START INPUT DATA
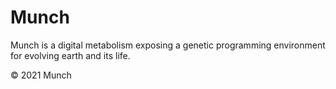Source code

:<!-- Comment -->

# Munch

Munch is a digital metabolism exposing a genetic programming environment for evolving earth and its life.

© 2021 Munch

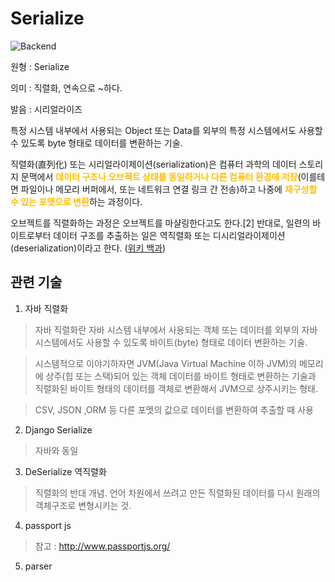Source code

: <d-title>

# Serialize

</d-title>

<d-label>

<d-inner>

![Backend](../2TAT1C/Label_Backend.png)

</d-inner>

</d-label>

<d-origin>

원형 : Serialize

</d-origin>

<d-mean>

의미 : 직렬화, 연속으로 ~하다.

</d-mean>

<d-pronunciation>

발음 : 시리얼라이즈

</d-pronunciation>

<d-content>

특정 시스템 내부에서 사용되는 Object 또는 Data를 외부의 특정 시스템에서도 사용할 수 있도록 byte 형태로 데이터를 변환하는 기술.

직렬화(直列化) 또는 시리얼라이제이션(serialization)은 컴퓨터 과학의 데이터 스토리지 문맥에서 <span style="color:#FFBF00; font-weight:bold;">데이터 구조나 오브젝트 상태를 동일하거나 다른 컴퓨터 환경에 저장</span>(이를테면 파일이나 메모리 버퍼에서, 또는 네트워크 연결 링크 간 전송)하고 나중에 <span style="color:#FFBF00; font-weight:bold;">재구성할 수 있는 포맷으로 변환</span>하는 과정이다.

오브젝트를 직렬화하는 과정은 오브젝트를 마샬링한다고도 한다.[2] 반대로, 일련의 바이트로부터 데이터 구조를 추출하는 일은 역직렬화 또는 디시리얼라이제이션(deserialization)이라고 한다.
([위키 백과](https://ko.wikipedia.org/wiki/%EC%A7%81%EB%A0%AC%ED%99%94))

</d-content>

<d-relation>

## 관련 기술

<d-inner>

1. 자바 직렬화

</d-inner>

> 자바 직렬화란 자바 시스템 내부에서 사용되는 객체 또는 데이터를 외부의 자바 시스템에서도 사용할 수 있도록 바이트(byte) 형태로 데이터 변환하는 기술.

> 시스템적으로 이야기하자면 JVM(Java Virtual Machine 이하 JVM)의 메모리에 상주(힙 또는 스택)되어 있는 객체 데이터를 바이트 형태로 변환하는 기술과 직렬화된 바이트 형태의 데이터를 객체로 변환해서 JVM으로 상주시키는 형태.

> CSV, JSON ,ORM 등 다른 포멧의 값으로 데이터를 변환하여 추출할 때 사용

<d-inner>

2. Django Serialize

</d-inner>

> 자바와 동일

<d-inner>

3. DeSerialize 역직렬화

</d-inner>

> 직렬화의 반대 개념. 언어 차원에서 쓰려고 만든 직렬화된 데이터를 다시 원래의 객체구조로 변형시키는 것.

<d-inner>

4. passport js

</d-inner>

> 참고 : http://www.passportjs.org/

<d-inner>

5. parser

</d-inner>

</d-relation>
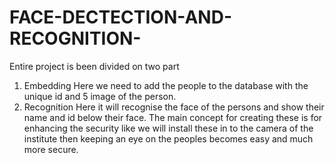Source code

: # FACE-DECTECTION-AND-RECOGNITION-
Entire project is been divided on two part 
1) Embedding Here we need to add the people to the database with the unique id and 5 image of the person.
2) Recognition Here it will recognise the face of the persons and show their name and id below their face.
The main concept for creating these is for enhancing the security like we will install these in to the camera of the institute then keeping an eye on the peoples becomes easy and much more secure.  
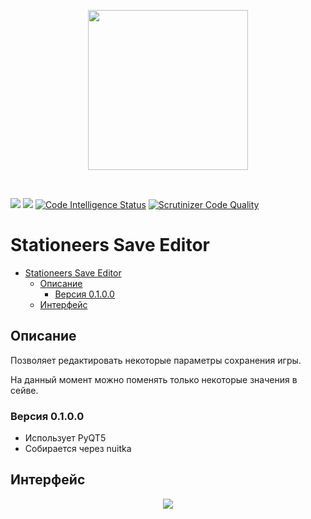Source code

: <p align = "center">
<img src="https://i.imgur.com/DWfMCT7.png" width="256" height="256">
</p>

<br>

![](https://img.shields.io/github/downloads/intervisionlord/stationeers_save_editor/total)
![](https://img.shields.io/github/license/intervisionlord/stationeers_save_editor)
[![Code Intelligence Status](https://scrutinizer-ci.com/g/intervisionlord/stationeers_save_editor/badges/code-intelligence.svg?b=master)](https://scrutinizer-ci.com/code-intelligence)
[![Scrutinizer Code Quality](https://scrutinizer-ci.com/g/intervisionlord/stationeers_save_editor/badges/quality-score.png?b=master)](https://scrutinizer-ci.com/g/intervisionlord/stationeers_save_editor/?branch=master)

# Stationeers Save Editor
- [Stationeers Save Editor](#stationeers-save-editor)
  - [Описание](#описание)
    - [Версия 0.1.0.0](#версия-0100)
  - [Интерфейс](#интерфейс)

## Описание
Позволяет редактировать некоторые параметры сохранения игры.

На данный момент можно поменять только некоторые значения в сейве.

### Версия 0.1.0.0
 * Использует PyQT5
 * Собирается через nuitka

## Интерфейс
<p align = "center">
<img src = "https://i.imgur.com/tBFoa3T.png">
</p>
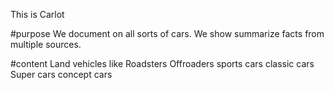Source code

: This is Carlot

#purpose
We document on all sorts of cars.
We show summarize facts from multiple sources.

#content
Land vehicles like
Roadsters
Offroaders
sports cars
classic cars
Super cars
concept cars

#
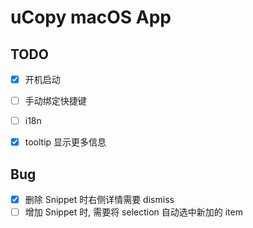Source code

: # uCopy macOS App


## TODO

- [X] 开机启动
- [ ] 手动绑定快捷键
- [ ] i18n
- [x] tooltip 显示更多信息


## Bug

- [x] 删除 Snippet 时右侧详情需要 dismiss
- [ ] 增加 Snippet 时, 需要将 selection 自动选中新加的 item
END INPUT DATA
**WHAT TO DO:**
Repeat the material line for line. Pictures stay out of the copy.

**ANSWER BELOW:**
Source code

:<!-- Comment -->

# Munch

Munch is a digital metabolism exposing a genetic programming environment for evolving earth and its life.

© 2021 Munch

Source code

: <d-title>

# Serialize

</d-title>

<d-label>

<d-inner>

![Backend](../2TAT1C/Label_Backend.png)

</d-inner>

</d-label>

<d-origin>

원형 : Serialize

</d-origin>

<d-mean>

의미 : 직렬화, 연속으로 ~하다.

</d-mean>

<d-pronunciation>

발음 : 시리얼라이즈

</d-pronunciation>

<d-content>

특정 시스템 내부에서 사용되는 Object 또는 Data를 외부의 특정 시스템에서도 사용할 수 있도록 byte 형태로 데이터를 변환하는 기술.

직렬화(直列化) 또는 시리얼라이제이션(serialization)은 컴퓨터 과학의 데이터 스토리지 문맥에서 <span style="color:#FFBF00; font-weight:bold;">데이터 구조나 오브젝트 상태를 동일하거나 다른 컴퓨터 환경에 저장</span>(이를테면 파일이나 메모리 버퍼에서, 또는 네트워크 연결 링크 간 전송)하고 나중에 <span style="color:#FFBF00; font-weight:bold;">재구성할 수 있는 포맷으로 변환</span>하는 과정이다.

오브젝트를 직렬화하는 과정은 오브젝트를 마샬링한다고도 한다.[2] 반대로, 일련의 바이트로부터 데이터 구조를 추출하는 일은 역직렬화 또는 디시리얼라이제이션(deserialization)이라고 한다.
([위키 백과](https://ko.wikipedia.org/wiki/%EC%A7%81%EB%A0%AC%ED%99%94))

</d-content>

<d-relation>

## 관련 기술

<d-inner>

1. 자바 직렬화

</d-inner>

> 자바 직렬화란 자바 시스템 내부에서 사용되는 객체 또는 데이터를 외부의 자바 시스템에서도 사용할 수 있도록 바이트(byte) 형태로 데이터 변환하는 기술.

> 시스템적으로 이야기하자면 JVM(Java Virtual Machine 이하 JVM)의 메모리에 상주(힙 또는 스택)되어 있는 객체 데이터를 바이트 형태로 변환하는 기술과 직렬화된 바이트 형태의 데이터를 객체로 변환해서 JVM으로 상주시키는 형태.

> CSV, JSON ,ORM 등 다른 포멧의 값으로 데이터를 변환하여 추출할 때 사용

<d-inner>

2. Django Serialize

</d-inner>

> 자바와 동일

<d-inner>

3. DeSerialize 역직렬화

</d-inner>

> 직렬화의 반대 개념. 언어 차원에서 쓰려고 만든 직렬화된 데이터를 다시 원래의 객체구조로 변형시키는 것.

<d-inner>

4. passport js

</d-inner>

> 참고 : http://www.passportjs.org/

<d-inner>

5. parser

</d-inner>

</d-relation>
Source code

: # FACE-DECTECTION-AND-RECOGNITION-
Entire project is been divided on two part 
1) Embedding Here we need to add the people to the database with the unique id and 5 image of the person.
2) Recognition Here it will recognise the face of the persons and show their name and id below their face.
The main concept for creating these is for enhancing the security like we will install these in to the camera of the institute then keeping an eye on the peoples becomes easy and much more secure.  
Source code

: <p align = "center">
<img src="https://i.imgur.com/DWfMCT7.png" width="256" height="256">
</p>

<br>

![](https://img.shields.io/github/downloads/intervisionlord/stationeers_save_editor/total)
![](https://img.shields.io/github/license/intervisionlord/stationeers_save_editor)
[![Code Intelligence Status](https://scrutinizer-ci.com/g/intervisionlord/stationeers_save_editor/badges/code-intelligence.svg?b=master)](https://scrutinizer-ci.com/code-intelligence)
[![Scrutinizer Code Quality](https://scrutinizer-ci.com/g/intervisionlord/stationeers_save_editor/badges/quality-score.png?b=master)](https://scrutinizer-ci.com/g/intervisionlord/stationeers_save_editor/?branch=master)

# Stationeers Save Editor
- [Stationeers Save Editor](#stationeers-save-editor)
  - [Описание](#описание)
    - [Версия 0.1.0.0](#версия-0100)
  - [Интерфейс](#интерфейс)

## Описание
Позволяет редактировать некоторые параметры сохранения игры.

На данный момент можно поменять только некоторые значения в сейве.

### Версия 0.1.0.0
 * Использует PyQT5
 * Собирается через nuitka

## Интерфейс
<p align = "center">
<img src = "https://i.imgur.com/tBFoa3T.png">
</p>
Source code

: This is Carlot

#purpose
We document on all sorts of cars.
We show summarize facts from multiple sources.

#content
Land vehicles like
Roadsters
Offroaders
sports cars
classic cars
Super cars
concept cars

#
Source code

: # uCopy macOS App


## TODO

- [X] 开机启动
- [ ] 手动绑定快捷键
- [ ] i18n
- [x] tooltip 显示更多信息


## Bug

- [x] 删除 Snippet 时右侧详情需要 dismiss
- [ ] 增加 Snippet 时, 需要将 selection 自动选中新加的 item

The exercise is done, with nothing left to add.